Свет и мрак (Вагнер) - страница 51

Кризис совершился. Что произвело его? Силы жизни, доктор Бёрнт или эта ласка глубоко любящего сердца и эти тихие слезы. Кто может на это ответить?!

Медленно шло выздоровление. Медленно оживал он, чувствуя, что он должен жить для неё, для его друзей, что кошмар прошел, волшебный, поэтический сон исчез. Настала прежняя пора обыденной жизни. Но сколько же в этой жизни тайн и разве не может согреть ее эта теплая любовь его доброй, его ясной Джеллы!..

— Мисс говорил он раз, сидя на балконе еще слабый, больной — мисс Драйлинг! расскажите мне о её последних минутах.

— Сэр Артингсон! — сказала эта дряхлая, седая старуха, — зачем вспоминать прошлое — вам нужен покой.

— Тебе нужен покой, Артур, — вскричала Джелла, — зачем ты хочешь расстраивать себя снова?

Он тихо покачал седой головой…

— Не бойся, моя родная, — сказал он, — теперь меня ничто не тронет. Все прошло, как сон, все страсти улеглись, и я буду слушать рассказ нашего дорогого друга, как далекую, грустную повесть. Этот рассказ освежит мое сердце, разбудить мои уснувшие силы.

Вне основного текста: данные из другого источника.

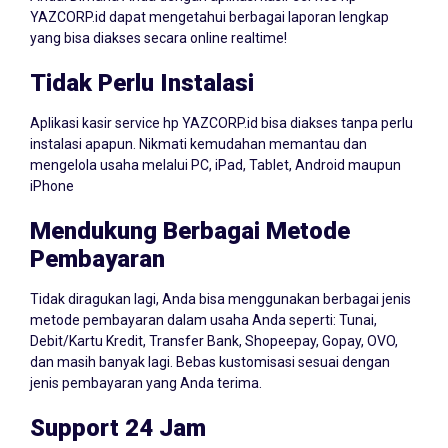
Anda! Dimana Anda dengan aplikasi kasir service hp
YAZCORP.id dapat mengetahui berbagai laporan lengkap
yang bisa diakses secara online realtime!
Tidak Perlu Instalasi
Aplikasi kasir service hp YAZCORP.id bisa diakses tanpa perlu
instalasi apapun. Nikmati kemudahan memantau dan
mengelola usaha melalui PC, iPad, Tablet, Android maupun
iPhone
Mendukung Berbagai Metode
Pembayaran
Tidak diragukan lagi, Anda bisa menggunakan berbagai jenis
metode pembayaran dalam usaha Anda seperti: Tunai,
Debit/Kartu Kredit, Transfer Bank, Shopeepay, Gopay, OVO,
dan masih banyak lagi. Bebas kustomisasi sesuai dengan
jenis pembayaran yang Anda terima.
Support 24 Jam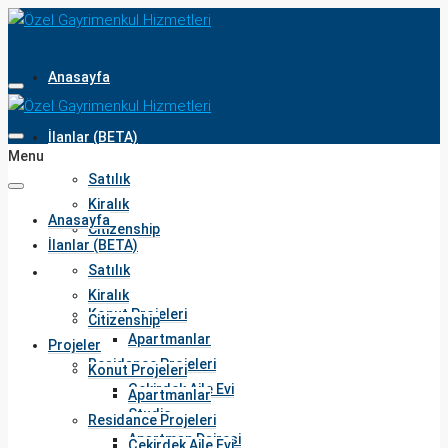
Anasayfa
İlanlar (BETA)
Menu
Satılık
Kiralık
Anasayfa
Citizenship
İlanlar (BETA)
Satılık
Projeler
Kiralık
Konut Projeleri
Citizenship
Apartmanlar
Projeler
Residance Projeleri
Konut Projeleri
Çekirdek Aile Evi
Apartmanlar
Studio
Residance Projeleri
Apartman Dairesi
Çekirdek Aile Evi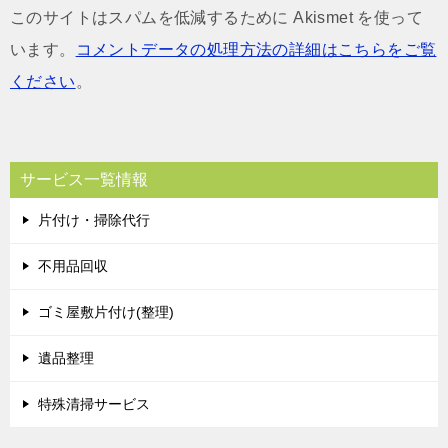
このサイトはスパムを低減するために Akismet を使って
います。
コメントデータの処理方法の詳細はこちらをご覧
ください
。
サービス一覧情報
片付け・掃除代行
不用品回収
ゴミ屋敷片付け(整理)
遺品整理
特殊清掃サービス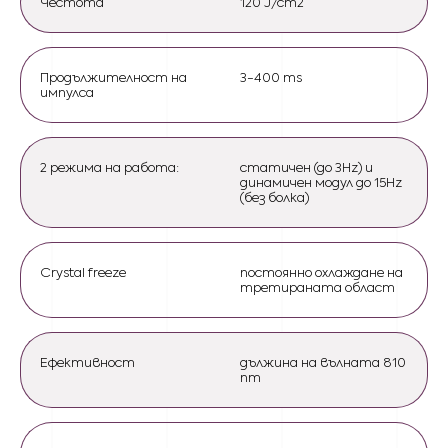
Честота
120 J/cm2
Продължителност на
3-400 ms
импулса
2 режима на работа:
статичен (до 3Hz) и
динамичен модул до 15Hz
(без болка)
Crystal freeze
постоянно охлаждане на
третираната област
Ефективност
дължина на вълната 810
nm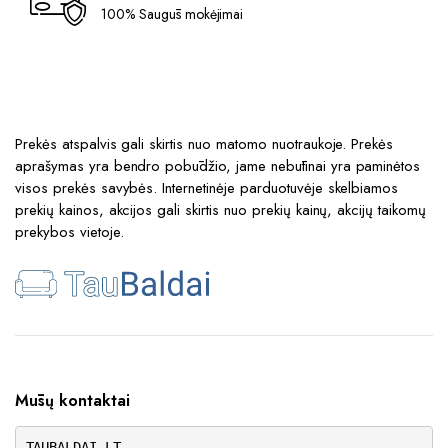
100% Saugūs mokėjimai
Prekės atspalvis gali skirtis nuo matomo nuotraukoje. Prekės
aprašymas yra bendro pobūdžio, jame nebūtinai yra paminėtos
visos prekės savybės. Internetinėje parduotuvėje skelbiamos
prekių kainos, akcijos gali skirtis nuo prekių kainų, akcijų taikomų
prekybos vietoje.
Mūsų kontaktai
TAUBALDAI.LT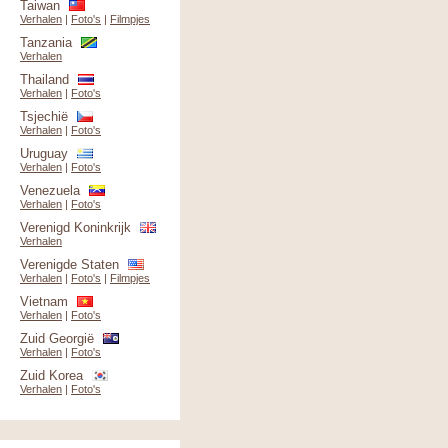
Taiwan
Verhalen
|
Foto's
|
Filmpjes
Tanzania
Verhalen
Thailand
Verhalen
|
Foto's
Tsjechië
Verhalen
|
Foto's
Uruguay
Verhalen
|
Foto's
Venezuela
Verhalen
|
Foto's
Verenigd Koninkrijk
Verhalen
Verenigde Staten
Verhalen
|
Foto's
|
Filmpjes
Vietnam
Verhalen
|
Foto's
Zuid Georgië
Verhalen
|
Foto's
Zuid Korea
Verhalen
|
Foto's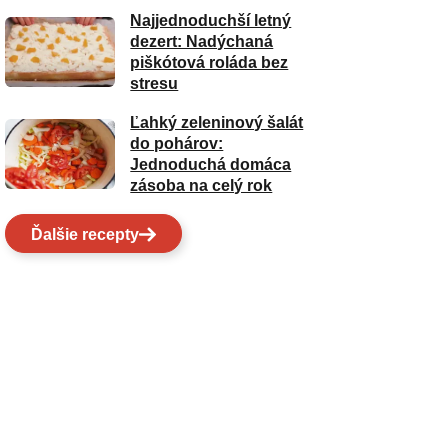
Najjednoduchší letný
dezert: Nadýchaná
piškótová roláda bez
stresu
Ľahký zeleninový šalát
do pohárov:
Jednoduchá domáca
zásoba na celý rok
Ďalšie recepty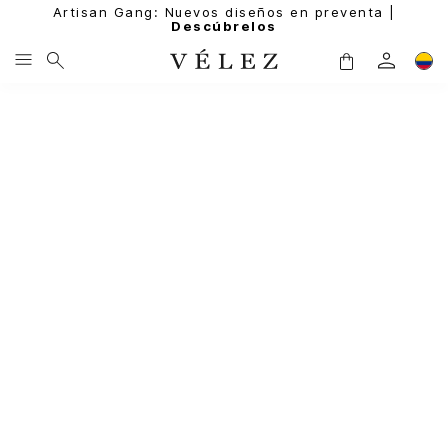
Artisan Gang: Nuevos diseños en preventa |
Descúbrelos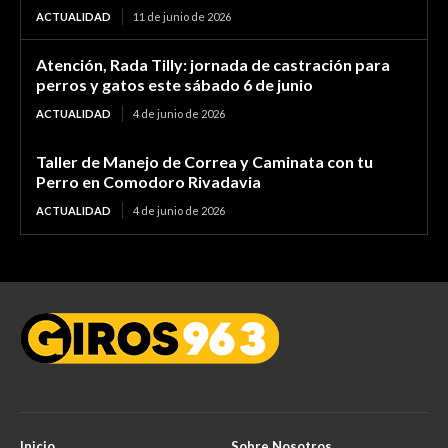
ACTUALIDAD
11 de junio de 2026
Atención, Rada Tilly: jornada de castración para
perros y gatos este sábado 6 de junio
ACTUALIDAD
4 de junio de 2026
Taller de Manejo de Correa y Caminata con tu
Perro en Comodoro Rivadavia
ACTUALIDAD
4 de junio de 2026
Inicio
Sobre Nosotros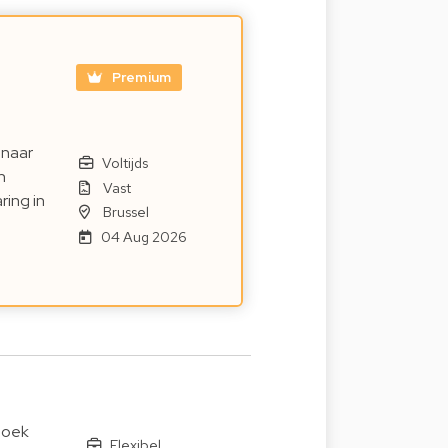
Premium
 naar
Voltijds
n
Vast
ring in
Brussel
04 Aug 2026
zoek
Flexibel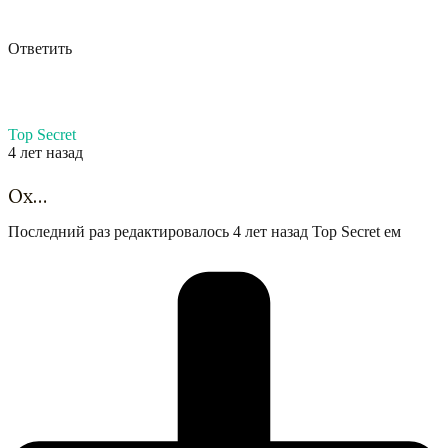
Ответить
Top Secret
4 лет назад
Ох…
Последний раз редактировалось 4 лет назад Top Secret ем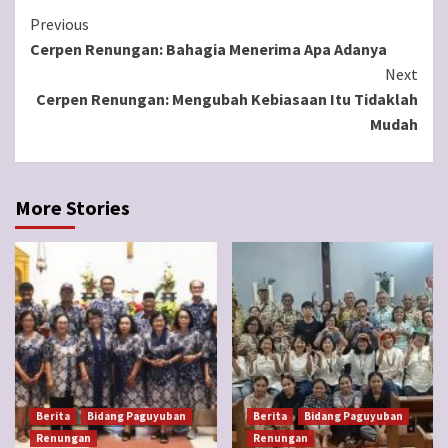
Continue
Previous
Cerpen Renungan: Bahagia Menerima Apa Adanya
Reading
Next
Cerpen Renungan: Mengubah Kebiasaan Itu Tidaklah
Mudah
More Stories
Berita
Bidang Paguyuban
Berita
Bidang Paguyuban
Renungan
Renungan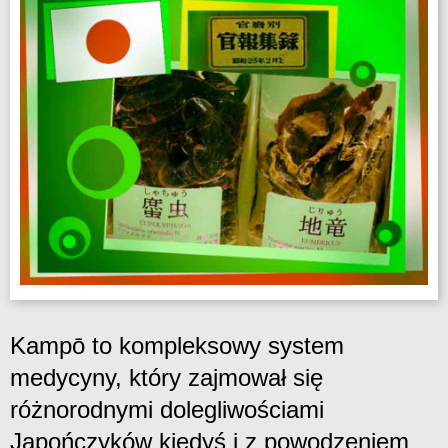
Kampō to kompleksowy system
medycyny, który zajmował się
różnorodnymi dolegliwościami
Japończyków kiedyś i z powodzeniem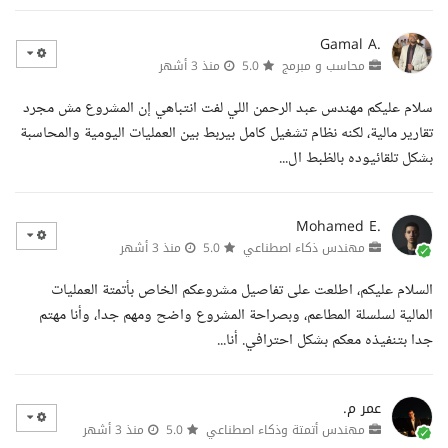
Gamal A.
محاسب و مبرمج
5.0
منذ 3 أشهر
سلام عليكم مهندس عبد الرحمن اللي لفت انتباهي إن المشروع مش مجرد
تقارير مالية، لكنه نظام تشغيل كامل بيربط بين العمليات اليومية والمحاسبة
بشكل تلقائيوده بالظبط ال...
Mohamed E.
مهندس ذكاء اصطناعي
5.0
منذ 3 أشهر
السلام عليكم، اطلعت على تفاصيل مشروعكم الخاص بأتمتة العمليات
المالية لسلسلة المطاعم، وبصراحة المشروع واضح ومهم جدا، وأنا مهتم
جدا بتنفيذه معكم بشكل احترافي. أنا...
عمر م.
مهندس أتمتة وذكاء اصطناعي
5.0
منذ 3 أشهر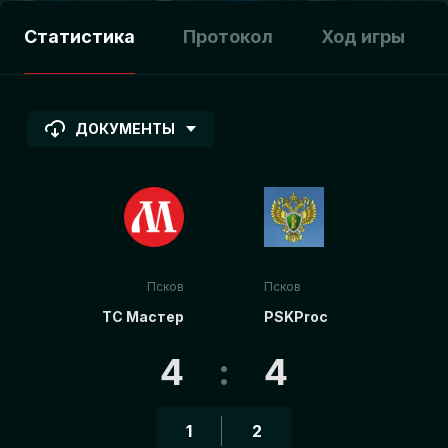
Статистика
Протокол
Ход игры
ДОКУМЕНТЫ
Псков
Псков
ТС Мастер
PSKProc
4
:
4
1
2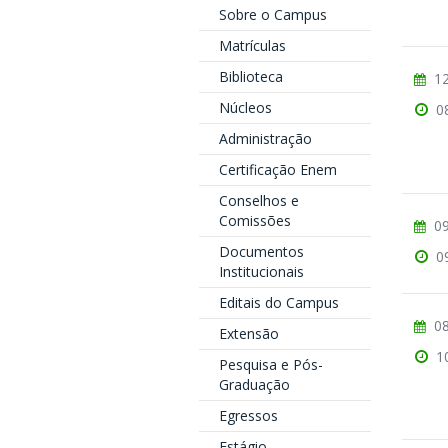
Sobre o Campus
Matrículas
Biblioteca
12
Núcleos
0
Administração
Certificação Enem
Conselhos e
Comissões
09
Documentos
0
Institucionais
Editais do Campus
08
Extensão
1
Pesquisa e Pós-
Graduação
Egressos
Estágio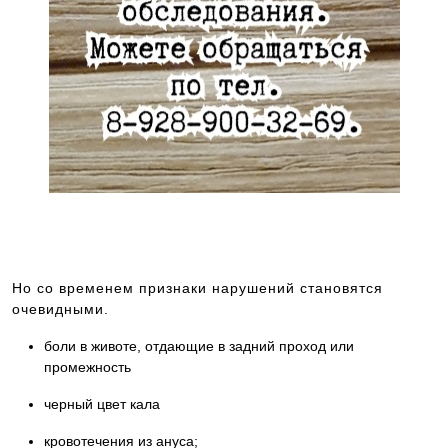
Как записаться на консультацию к врачу? Звоните —
8-928-900-32-69
Но со временем признаки нарушений становятся
очевидными.
боли в животе, отдающие в задний проход или
промежность
черный цвет кала
кровотечения из ануса;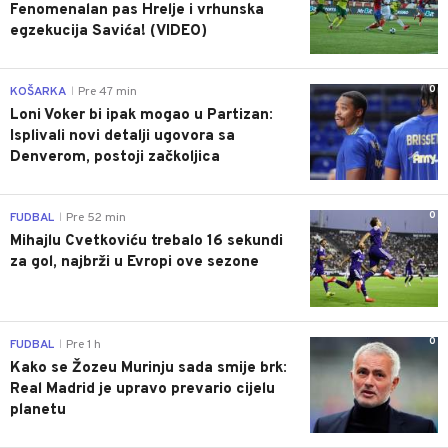
Fenomenalan pas Hrelje i vrhunska
egzekucija Savića! (VIDEO)
0
KOŠARKA
Pre 47 min
|
Loni Voker bi ipak mogao u Partizan:
Isplivali novi detalji ugovora sa
Denverom, postoji začkoljica
0
FUDBAL
Pre 52 min
|
Mihajlu Cvetkoviću trebalo 16 sekundi
za gol, najbrži u Evropi ove sezone
0
FUDBAL
Pre 1 h
|
Kako se Žozeu Murinju sada smije brk:
Real Madrid je upravo prevario cijelu
planetu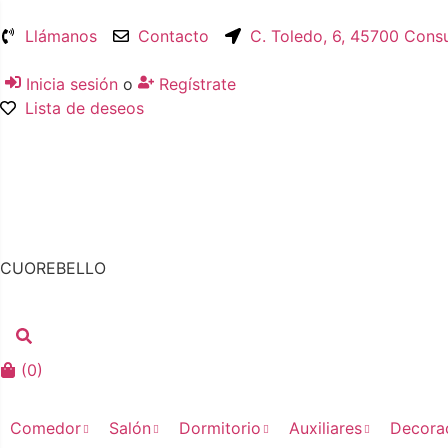
Llámanos
Contacto
C. Toledo, 6, 45700 Cons
Inicia sesión
o
Regístrate
Lista de deseos
CUOREBELLO
(
0
)
Comedor
Salón
Dormitorio
Auxiliares
Decora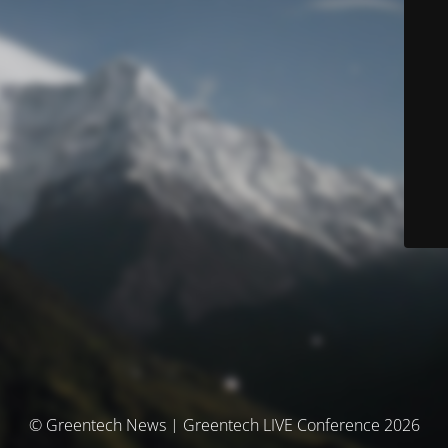
© Greentech News | Greentech LIVE Conference 2026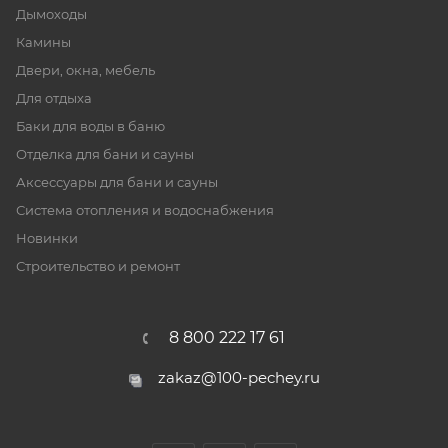
Дымоходы
Камины
Двери, окна, мебель
Для отдыха
Баки для воды в баню
Отделка для бани и сауны
Аксессуары для бани и сауны
Система отопления и водоснабжения
Новинки
Строительство и ремонт
8 800 222 17 61
zakaz@100-pechey.ru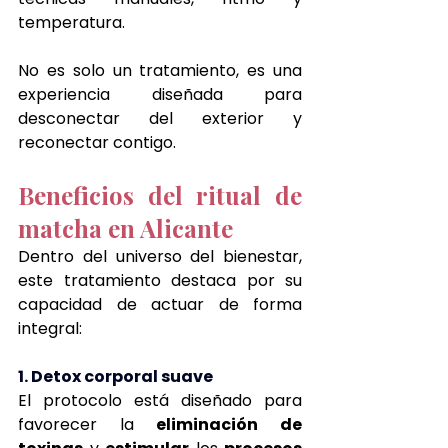
temperatura.
No es solo un tratamiento, es una 
experiencia diseñada para 
desconectar del exterior y 
reconectar contigo.
Beneficios del ritual de 
matcha en Alicante
Dentro del universo del bienestar, 
este tratamiento destaca por su 
capacidad de actuar de forma 
integral:
1. Detox corporal suave
El protocolo está diseñado para 
favorecer la 
eliminación de 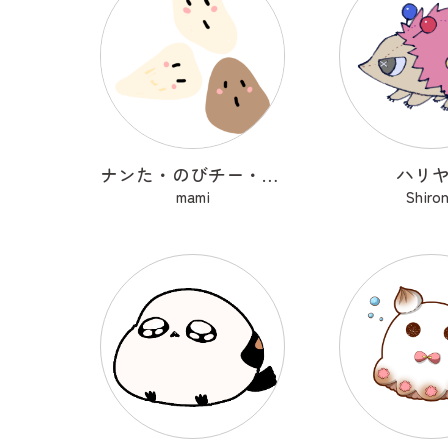
ナンた・のびチー・ショコナン
ハリ
mami
Shiro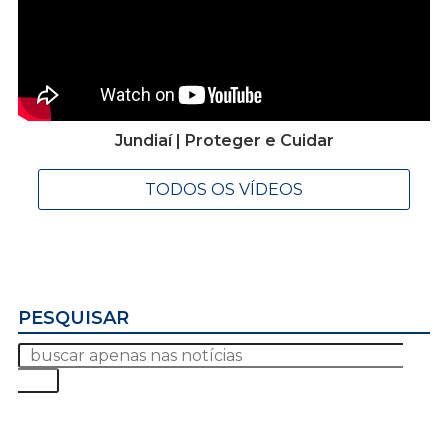
Jundiaí | Proteger e Cuidar
TODOS OS VÍDEOS
PESQUISAR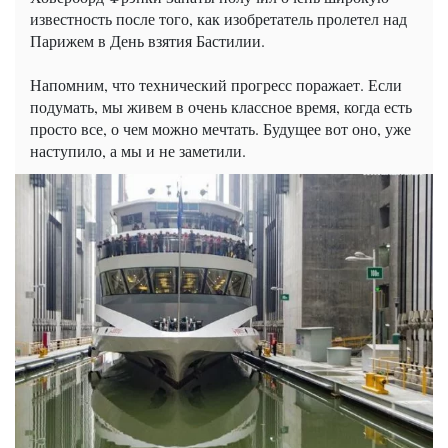
известность после того, как изобретатель пролетел над
Парижем в День взятия Бастилии.
Напомним, что технический прогресс поражает. Если
подумать, мы живем в очень классное время, когда есть
просто все, о чем можно мечтать. Будущее вот оно, уже
наступило, а мы и не заметили.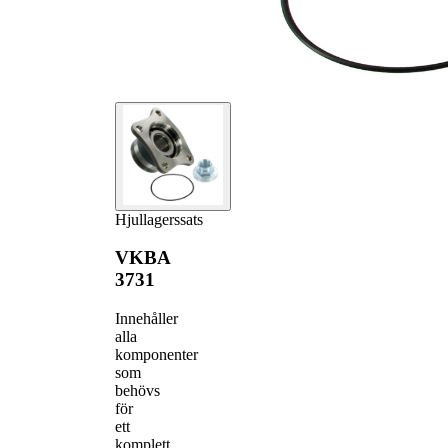
Hjullagerssats
VKBA
3731
Innehåller
alla
komponenter
som
behövs
för
ett
komplett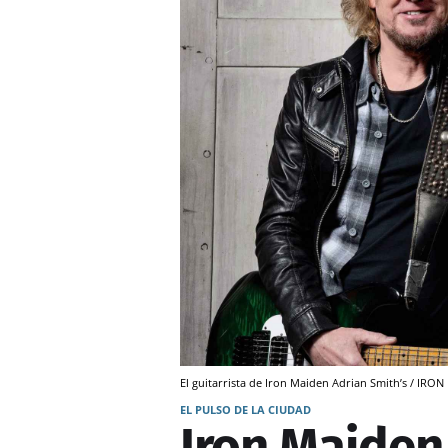
El guitarrista de Iron Maiden Adrian Smith’s / IRO
EL PULSO DE LA CIUDAD
Iron Maiden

И мисс Драйлинг начала рассказ. Она рассказывала, как будто и ее тоже ничего не трогало, как будто после долгих, долгих страданий онемело, наконец, это разбитое сердца. И притом в её глубоких, впалых, обведенных темными кругами глазах блестела такая теплая вера во что-то вечное, далекое от всех земных страданий, а на её черной одежде блестели белые длинные воротнички, как у пастора — эта принадлежность костюмов шекеров. Она поступила в эту секту и только на время осталась здесь подле него, выздоравливающего, но все-таки больного её старого друга и шекеры ничего не могли возразить против этого святого дела.

— Я пережила эти потрясающие минуты, сэр Артингсон, — рассказывала она, — и мне теперь легко, как старому дереву, после долгого знойного дня, после грома и бури.

Она рассказывала, в каком странном, безумном состоянии вернулась она, её дорогая Дженн, из этого отеля, от мистера Артингсона.

«Он не любит меня, мэм, — шептала она. — Если бы он любил меня, он не был бы так холоден, он нашел бы в своем сердце несколько теплых слов участья, он бы заплакал. Он просто боялся меня, дрожал передо мной».

«Я несколько раз, — рассказывала мисс Драйлинг, — ходила к ней туда наверх, несколько раз говорила ей я не помню, что я говорила ей, сэр Артур… и что могут сделать слова в эти минуты. На все эти слова она почти не откликалась, она сидела грустная, убитая, подавленная. Я видела, сэр Артур, что ей тяжело и не могла ей помочь. Я хотела бы заставить ее плакать, о, наверное, слезы унесли бы все, что налегло, надавило её сердце, что отуманило её голову.